Univ Lyon, INSA Lyon, CNRS, LaMCoS, UMR5259, 69621 Villeurbanne, France.
Université de Lyon, INSA Lyon, Université Claude Bernard Lyon 1, Ecole Centrale de Lyon, CNRS, Ampère UMR5005, Villeurbanne, France.
J Acoust Soc Am. 2022 May;151(5):3481. doi: 10.1121/10.0011392.
Magnetic resonance elastography (MRE) is an elasticity imaging technique for quantitatively assessing the stiffness of human tissues. In MRE, finite element method (FEM) is widely used for modeling wave propagation and stiffness reconstruction. However, in front of inclusions with complex interfaces, FEM can become burdensome in terms of the model partition and computationally expensive. In this work, we implement a formulation of FEM, known as the eXtended finite element method (XFEM), which is a method used for modeling discontinuity like crack and heterogeneity. Using a level-set method, it makes the interface independent of the mesh, thus relieving the meshing efforts. We investigate this method in two studies: wave propagation across an oblique linear interface and stiffness reconstruction of a random-shape inclusion. In the first study, numerical results by XFEM and FEM models revealing the wave conversion rules at linear interface are presented and successfully compared to the theoretical predictions. The second study, investigated in a pseudo-practical application, demonstrates further the applicability of XFEM in MRE and the convenience, accuracy, and speed of XFEM with respect to FEM. XFEM can be regarded as a promising alternative to FEM for inclusion modeling in MRE.

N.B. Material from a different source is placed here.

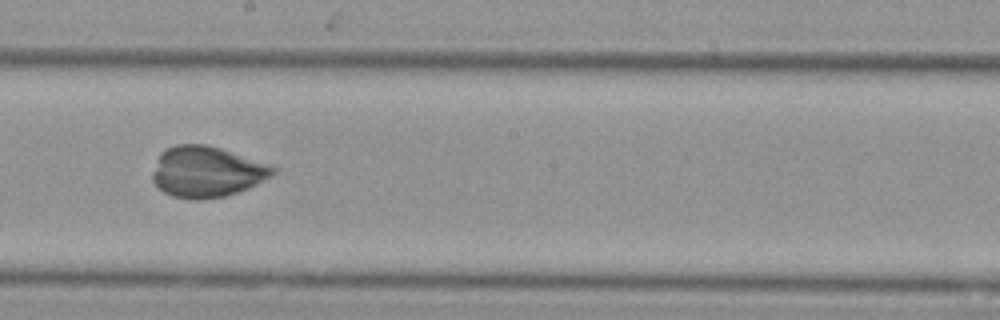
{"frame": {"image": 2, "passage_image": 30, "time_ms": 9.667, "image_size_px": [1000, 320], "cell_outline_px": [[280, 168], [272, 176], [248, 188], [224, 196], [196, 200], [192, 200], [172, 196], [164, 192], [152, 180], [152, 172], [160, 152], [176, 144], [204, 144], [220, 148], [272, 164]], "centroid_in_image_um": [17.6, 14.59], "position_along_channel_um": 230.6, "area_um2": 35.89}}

磁共振弹性成像(MRE)是一种用于定量评估人体组织硬度的弹性成像技术。在 MRE 中,有限元方法(FEM)广泛用于建模波传播和刚度重建。然而,在面对具有复杂界面的夹杂时,FEM 在模型分区和计算成本方面变得很繁琐。在这项工作中,我们实现了一种称为扩展有限元法(XFEM)的 FEM 公式,该方法用于模拟裂纹和非均匀性等不连续性。使用水平集方法,它使界面与网格无关,从而减轻了网格划分的工作。我们在两项研究中研究了这种方法:波在倾斜线性界面上的传播和随机形状夹杂的刚度重建。在第一项研究中,通过 XFEM 和 FEM 模型的数值结果揭示了线性界面处的波转换规则,并成功与理论预测进行了比较。第二项研究在伪实际应用中进行了进一步研究,进一步证明了 XFEM 在 MRE 中应用的适用性,以及 XFEM 在 FEM 中具有方便、准确和快速的优点。XFEM 可以被视为 MRE 中夹杂建模的一种有前途的替代 FEM 方法。